Bakiow Stobá. For many years already, dried salt codfish is imported to the islands. This dish required few ingredients and is quick and easy to prepare. Fried plantain is a tasty accompaniment.

Papaya stoba is made from green papaya, meat such as goat or beef and vegetables. This is a plate for everybody again.

So much for the stews. I got a few other real local delicacies for you!

Kabes ku Higra. It has goat brains and liver mixed together. Perhaps you can ask for a little taste from the snack owner to see if you like it. Remember what I told you about the Mondongo!

If you see the word sanger on the menu, you are talking blood. Generally it is from kabritu (goat). It is served fried and looks a bit like liver. Blood sausage is close in taste, however, I eat neither one on a regular basis.

Keshi yená is a cheese and chicken concoction that is quite tasty and very filling. The original recipe is Dutch and Edam cheese was used.

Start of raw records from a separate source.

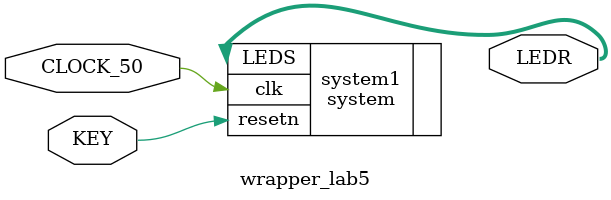
<source format=sv>
module wrapper_lab5 (
	input logic CLOCK_50,
	input logic [0:0] KEY,
	output logic [8:0] LEDR
);

system system1 (.clk(CLOCK_50), .resetn(KEY[0]), .LEDS(LEDR[8:0]));

endmodule
</source>
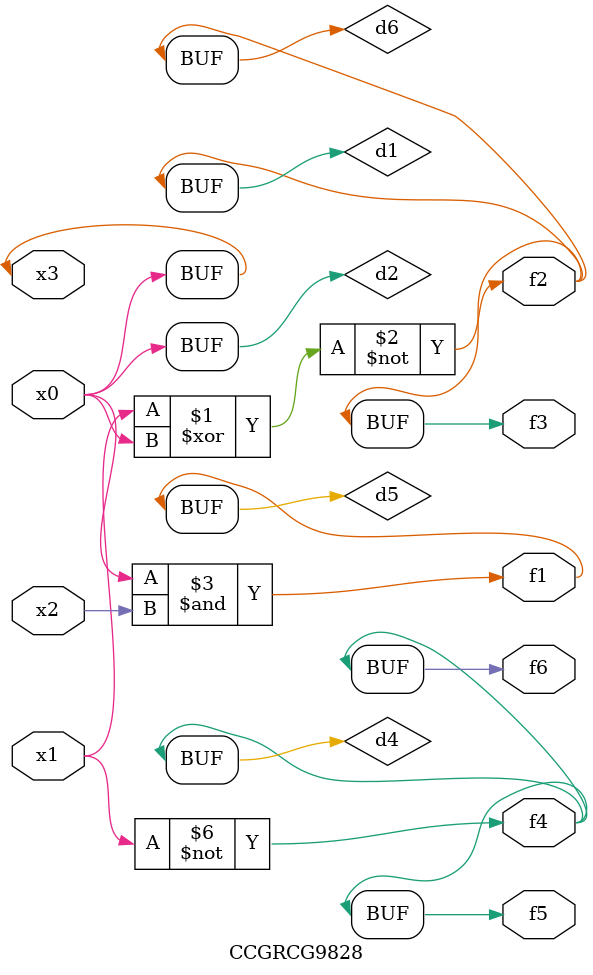
<source format=v>
module CCGRCG9828(
	input x0, x1, x2, x3,
	output f1, f2, f3, f4, f5, f6
);

	wire d1, d2, d3, d4, d5, d6;

	xnor (d1, x1, x3);
	buf (d2, x0, x3);
	nand (d3, x0, x2);
	not (d4, x1);
	nand (d5, d3);
	or (d6, d1);
	assign f1 = d5;
	assign f2 = d6;
	assign f3 = d6;
	assign f4 = d4;
	assign f5 = d4;
	assign f6 = d4;
endmodule

</source>
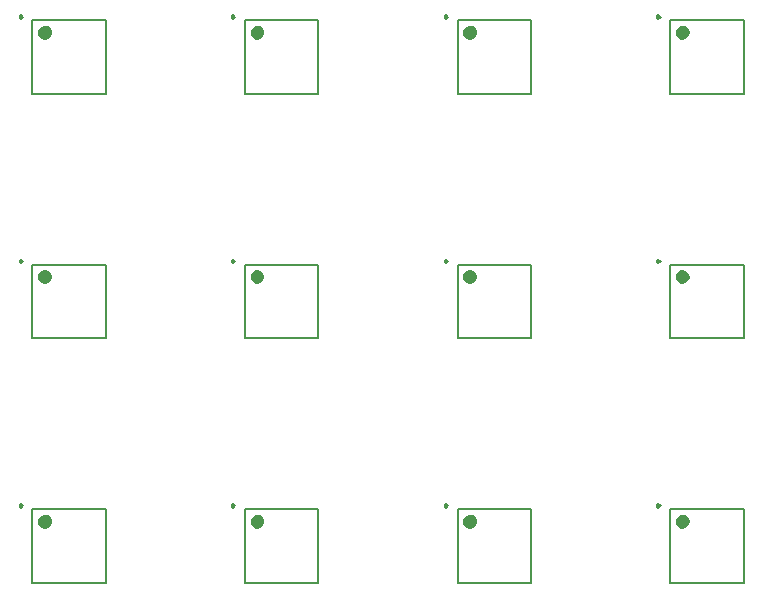
<source format=gto>
G04*
G04 #@! TF.GenerationSoftware,Altium Limited,Altium Designer,20.1.11 (218)*
G04*
G04 Layer_Color=16777215*
%FSLAX25Y25*%
%MOIN*%
G70*
G04*
G04 #@! TF.SameCoordinates,4A8DF08C-7CCE-415C-BD08-992622932B33*
G04*
G04*
G04 #@! TF.FilePolarity,Positive*
G04*
G01*
G75*
%ADD31C,0.00984*%
%ADD32C,0.02362*%
%ADD33C,0.00787*%
G54D31*
X90551Y-68012D02*
X89813Y-67586D01*
Y-68438D01*
X90551Y-68012D01*
Y94980D02*
X89813Y95407D01*
Y94554D01*
X90551Y94980D01*
Y13484D02*
X89813Y13911D01*
Y13058D01*
X90551Y13484D01*
X-51181D02*
X-51919Y13911D01*
Y13058D01*
X-51181Y13484D01*
Y94980D02*
X-51919Y95407D01*
Y94554D01*
X-51181Y94980D01*
Y-68012D02*
X-51919Y-67586D01*
Y-68438D01*
X-51181Y-68012D01*
X-122047Y13484D02*
X-122785Y13911D01*
Y13058D01*
X-122047Y13484D01*
X19685D02*
X18947Y13911D01*
Y13058D01*
X19685Y13484D01*
X-122047Y94980D02*
X-122785Y95407D01*
Y94554D01*
X-122047Y94980D01*
X19685D02*
X18947Y95407D01*
Y94554D01*
X19685Y94980D01*
X-122047Y-68012D02*
X-122785Y-67586D01*
Y-68438D01*
X-122047Y-68012D01*
X19685D02*
X18947Y-67586D01*
Y-68438D01*
X19685Y-68012D01*
G54D32*
X99213Y-73228D02*
X98768Y-72305D01*
X97769Y-72077D01*
X96967Y-72716D01*
Y-73741D01*
X97769Y-74380D01*
X98768Y-74152D01*
X99213Y-73228D01*
Y89764D02*
X98768Y90687D01*
X97769Y90915D01*
X96967Y90276D01*
Y89251D01*
X97769Y88612D01*
X98768Y88840D01*
X99213Y89764D01*
Y8268D02*
X98768Y9191D01*
X97769Y9419D01*
X96967Y8780D01*
Y7755D01*
X97769Y7116D01*
X98768Y7344D01*
X99213Y8268D01*
X-42520D02*
X-42964Y9191D01*
X-43964Y9419D01*
X-44765Y8780D01*
Y7755D01*
X-43964Y7116D01*
X-42964Y7344D01*
X-42520Y8268D01*
Y89764D02*
X-42964Y90687D01*
X-43964Y90915D01*
X-44765Y90276D01*
Y89251D01*
X-43964Y88612D01*
X-42964Y88840D01*
X-42520Y89764D01*
Y-73228D02*
X-42964Y-72305D01*
X-43964Y-72077D01*
X-44765Y-72716D01*
Y-73741D01*
X-43964Y-74380D01*
X-42964Y-74152D01*
X-42520Y-73228D01*
X-113386Y8268D02*
X-113830Y9191D01*
X-114830Y9419D01*
X-115631Y8780D01*
Y7755D01*
X-114830Y7116D01*
X-113830Y7344D01*
X-113386Y8268D01*
X28346D02*
X27902Y9191D01*
X26902Y9419D01*
X26101Y8780D01*
Y7755D01*
X26902Y7116D01*
X27902Y7344D01*
X28346Y8268D01*
X-113386Y89764D02*
X-113830Y90687D01*
X-114830Y90915D01*
X-115631Y90276D01*
Y89251D01*
X-114830Y88612D01*
X-113830Y88840D01*
X-113386Y89764D01*
X28346D02*
X27902Y90687D01*
X26902Y90915D01*
X26101Y90276D01*
Y89251D01*
X26902Y88612D01*
X27902Y88840D01*
X28346Y89764D01*
X-113386Y-73228D02*
X-113830Y-72305D01*
X-114830Y-72077D01*
X-115631Y-72716D01*
Y-73741D01*
X-114830Y-74380D01*
X-113830Y-74152D01*
X-113386Y-73228D01*
X28346D02*
X27902Y-72305D01*
X26902Y-72077D01*
X26101Y-72716D01*
Y-73741D01*
X26902Y-74380D01*
X27902Y-74152D01*
X28346Y-73228D01*
G54D33*
X94095Y-93701D02*
Y-69291D01*
X118504Y-93701D02*
Y-69291D01*
X94095D02*
X118504D01*
X94095Y-93701D02*
X118504D01*
X94095Y69291D02*
Y93701D01*
X118504Y69291D02*
Y93701D01*
X94095D02*
X118504D01*
X94095Y69291D02*
X118504D01*
X94095Y-12205D02*
Y12205D01*
X118504Y-12205D02*
Y12205D01*
X94095D02*
X118504D01*
X94095Y-12205D02*
X118504D01*
X-47638D02*
Y12205D01*
X-23228Y-12205D02*
Y12205D01*
X-47638D02*
X-23228D01*
X-47638Y-12205D02*
X-23228D01*
X-47638Y69291D02*
Y93701D01*
X-23228Y69291D02*
Y93701D01*
X-47638D02*
X-23228D01*
X-47638Y69291D02*
X-23228D01*
X-47638Y-93701D02*
Y-69291D01*
X-23228Y-93701D02*
Y-69291D01*
X-47638D02*
X-23228D01*
X-47638Y-93701D02*
X-23228D01*
X-118504Y-12205D02*
Y12205D01*
X-94095Y-12205D02*
Y12205D01*
X-118504D02*
X-94095D01*
X-118504Y-12205D02*
X-94095D01*
X23228D02*
Y12205D01*
X47638Y-12205D02*
Y12205D01*
X23228D02*
X47638D01*
X23228Y-12205D02*
X47638D01*
X-118504Y69291D02*
Y93701D01*
X-94095Y69291D02*
Y93701D01*
X-118504D02*
X-94095D01*
X-118504Y69291D02*
X-94095D01*
X23228D02*
Y93701D01*
X47638Y69291D02*
Y93701D01*
X23228D02*
X47638D01*
X23228Y69291D02*
X47638D01*
X-118504Y-93701D02*
Y-69291D01*
X-94095Y-93701D02*
Y-69291D01*
X-118504D02*
X-94095D01*
X-118504Y-93701D02*
X-94095D01*
X23228D02*
Y-69291D01*
X47638Y-93701D02*
Y-69291D01*
X23228D02*
X47638D01*
X23228Y-93701D02*
X47638D01*
M02*

</source>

Bonaire boasts a number of restaurants that serve plates of Indonesian origin. Two that are popular are nasi goreng and bami goreng. The former is a rice dish and the later uses noodles. Both are prepared with a lot of chopped veggies and Indonesian spices. If you combine them with the word "special" you will be served the rice or noodles as well as a selection of grilled meats and sauces.

One word of caution: for those who prefer low calorie, fat free menus, don't eat Antillean food! But if you get your hands on a local cookbook, you can change some of the ingredients and cooking methods to achieve a healthier balance. Regardless of how you cook it, local food tastes great and should not be missed.